## BRIEF
Every entry has to be restated word for word.

## SOURCE DATA
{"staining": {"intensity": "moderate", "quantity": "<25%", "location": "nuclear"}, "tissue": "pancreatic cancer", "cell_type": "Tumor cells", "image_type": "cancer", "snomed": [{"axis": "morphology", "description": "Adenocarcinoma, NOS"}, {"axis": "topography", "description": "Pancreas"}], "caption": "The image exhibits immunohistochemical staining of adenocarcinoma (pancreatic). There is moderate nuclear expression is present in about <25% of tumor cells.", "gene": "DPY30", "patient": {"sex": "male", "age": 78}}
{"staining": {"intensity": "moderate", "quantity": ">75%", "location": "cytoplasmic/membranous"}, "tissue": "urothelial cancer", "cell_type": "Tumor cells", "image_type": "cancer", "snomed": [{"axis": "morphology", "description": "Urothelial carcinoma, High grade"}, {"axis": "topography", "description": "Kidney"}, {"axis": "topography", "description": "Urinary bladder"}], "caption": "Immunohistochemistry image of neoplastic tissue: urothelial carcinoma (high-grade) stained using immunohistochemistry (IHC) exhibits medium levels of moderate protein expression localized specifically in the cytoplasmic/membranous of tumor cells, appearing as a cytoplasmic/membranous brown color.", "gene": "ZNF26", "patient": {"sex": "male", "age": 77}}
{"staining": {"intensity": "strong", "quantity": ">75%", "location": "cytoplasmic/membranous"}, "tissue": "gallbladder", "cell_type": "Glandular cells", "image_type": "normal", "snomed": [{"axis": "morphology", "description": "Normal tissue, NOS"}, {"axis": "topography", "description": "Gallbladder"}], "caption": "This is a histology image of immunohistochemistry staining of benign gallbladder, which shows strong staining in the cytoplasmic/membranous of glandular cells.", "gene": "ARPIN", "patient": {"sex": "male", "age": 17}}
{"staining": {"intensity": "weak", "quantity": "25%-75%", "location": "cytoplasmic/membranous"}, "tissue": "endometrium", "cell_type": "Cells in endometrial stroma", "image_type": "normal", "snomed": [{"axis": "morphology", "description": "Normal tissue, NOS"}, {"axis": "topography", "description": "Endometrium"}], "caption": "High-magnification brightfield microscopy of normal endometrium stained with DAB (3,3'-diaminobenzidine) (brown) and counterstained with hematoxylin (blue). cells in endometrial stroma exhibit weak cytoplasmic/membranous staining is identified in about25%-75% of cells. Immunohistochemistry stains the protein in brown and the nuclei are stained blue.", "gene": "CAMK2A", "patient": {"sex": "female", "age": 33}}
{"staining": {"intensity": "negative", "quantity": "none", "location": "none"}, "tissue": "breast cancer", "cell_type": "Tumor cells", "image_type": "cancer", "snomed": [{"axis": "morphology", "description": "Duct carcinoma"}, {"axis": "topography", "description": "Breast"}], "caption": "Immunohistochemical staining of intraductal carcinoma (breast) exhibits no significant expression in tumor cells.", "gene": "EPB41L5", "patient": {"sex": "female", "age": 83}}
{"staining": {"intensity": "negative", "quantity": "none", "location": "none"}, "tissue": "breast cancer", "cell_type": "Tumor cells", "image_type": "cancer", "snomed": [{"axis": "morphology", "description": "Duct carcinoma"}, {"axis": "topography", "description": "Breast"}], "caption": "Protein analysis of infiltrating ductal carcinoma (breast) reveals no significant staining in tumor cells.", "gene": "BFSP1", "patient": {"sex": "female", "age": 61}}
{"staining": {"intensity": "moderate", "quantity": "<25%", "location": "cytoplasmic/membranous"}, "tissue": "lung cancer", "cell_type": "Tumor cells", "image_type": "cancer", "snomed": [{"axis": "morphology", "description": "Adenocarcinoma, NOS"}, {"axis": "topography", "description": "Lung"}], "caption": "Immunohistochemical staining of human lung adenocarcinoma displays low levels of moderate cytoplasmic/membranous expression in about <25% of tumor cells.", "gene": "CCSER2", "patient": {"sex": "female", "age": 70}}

## EXERCISE ANSWER
{"staining": {"intensity": "moderate", "quantity": "<25%", "location": "nuclear"}, "tissue": "pancreatic cancer", "cell_type": "Tumor cells", "image_type": "cancer", "snomed": [{"axis": "morphology", "description": "Adenocarcinoma, NOS"}, {"axis": "topography", "description": "Pancreas"}], "caption": "The image exhibits immunohistochemical staining of adenocarcinoma (pancreatic). There is moderate nuclear expression is present in about <25% of tumor cells.", "gene": "DPY30", "patient": {"sex": "male", "age": 78}}
{"staining": {"intensity": "moderate", "quantity": ">75%", "location": "cytoplasmic/membranous"}, "tissue": "urothelial cancer", "cell_type": "Tumor cells", "image_type": "cancer", "snomed": [{"axis": "morphology", "description": "Urothelial carcinoma, High grade"}, {"axis": "topography", "description": "Kidney"}, {"axis": "topography", "description": "Urinary bladder"}], "caption": "Immunohistochemistry image of neoplastic tissue: urothelial carcinoma (high-grade) stained using immunohistochemistry (IHC) exhibits medium levels of moderate protein expression localized specifically in the cytoplasmic/membranous of tumor cells, appearing as a cytoplasmic/membranous brown color.", "gene": "ZNF26", "patient": {"sex": "male", "age": 77}}
{"staining": {"intensity": "strong", "quantity": ">75%", "location": "cytoplasmic/membranous"}, "tissue": "gallbladder", "cell_type": "Glandular cells", "image_type": "normal", "snomed": [{"axis": "morphology", "description": "Normal tissue, NOS"}, {"axis": "topography", "description": "Gallbladder"}], "caption": "This is a histology image of immunohistochemistry staining of benign gallbladder, which shows strong staining in the cytoplasmic/membranous of glandular cells.", "gene": "ARPIN", "patient": {"sex": "male", "age": 17}}
{"staining": {"intensity": "weak", "quantity": "25%-75%", "location": "cytoplasmic/membranous"}, "tissue": "endometrium", "cell_type": "Cells in endometrial stroma", "image_type": "normal", "snomed": [{"axis": "morphology", "description": "Normal tissue, NOS"}, {"axis": "topography", "description": "Endometrium"}], "caption": "High-magnification brightfield microscopy of normal endometrium stained with DAB (3,3'-diaminobenzidine) (brown) and counterstained with hematoxylin (blue). cells in endometrial stroma exhibit weak cytoplasmic/membranous staining is identified in about25%-75% of cells. Immunohistochemistry stains the protein in brown and the nuclei are stained blue.", "gene": "CAMK2A", "patient": {"sex": "female", "age": 33}}
{"staining": {"intensity": "negative", "quantity": "none", "location": "none"}, "tissue": "breast cancer", "cell_type": "Tumor cells", "image_type": "cancer", "snomed": [{"axis": "morphology", "description": "Duct carcinoma"}, {"axis": "topography", "description": "Breast"}], "caption": "Immunohistochemical staining of intraductal carcinoma (breast) exhibits no significant expression in tumor cells.", "gene": "EPB41L5", "patient": {"sex": "female", "age": 83}}
{"staining": {"intensity": "negative", "quantity": "none", "location": "none"}, "tissue": "breast cancer", "cell_type": "Tumor cells", "image_type": "cancer", "snomed": [{"axis": "morphology", "description": "Duct carcinoma"}, {"axis": "topography", "description": "Breast"}], "caption": "Protein analysis of infiltrating ductal carcinoma (breast) reveals no significant staining in tumor cells.", "gene": "BFSP1", "patient": {"sex": "female", "age": 61}}
{"staining": {"intensity": "moderate", "quantity": "<25%", "location": "cytoplasmic/membranous"}, "tissue": "lung cancer", "cell_type": "Tumor cells", "image_type": "cancer", "snomed": [{"axis": "morphology", "description": "Adenocarcinoma, NOS"}, {"axis": "topography", "description": "Lung"}], "caption": "Immunohistochemical staining of human lung adenocarcinoma displays low levels of moderate cytoplasmic/membranous expression in about <25% of tumor cells.", "gene": "CCSER2", "patient": {"sex": "female", "age": 70}}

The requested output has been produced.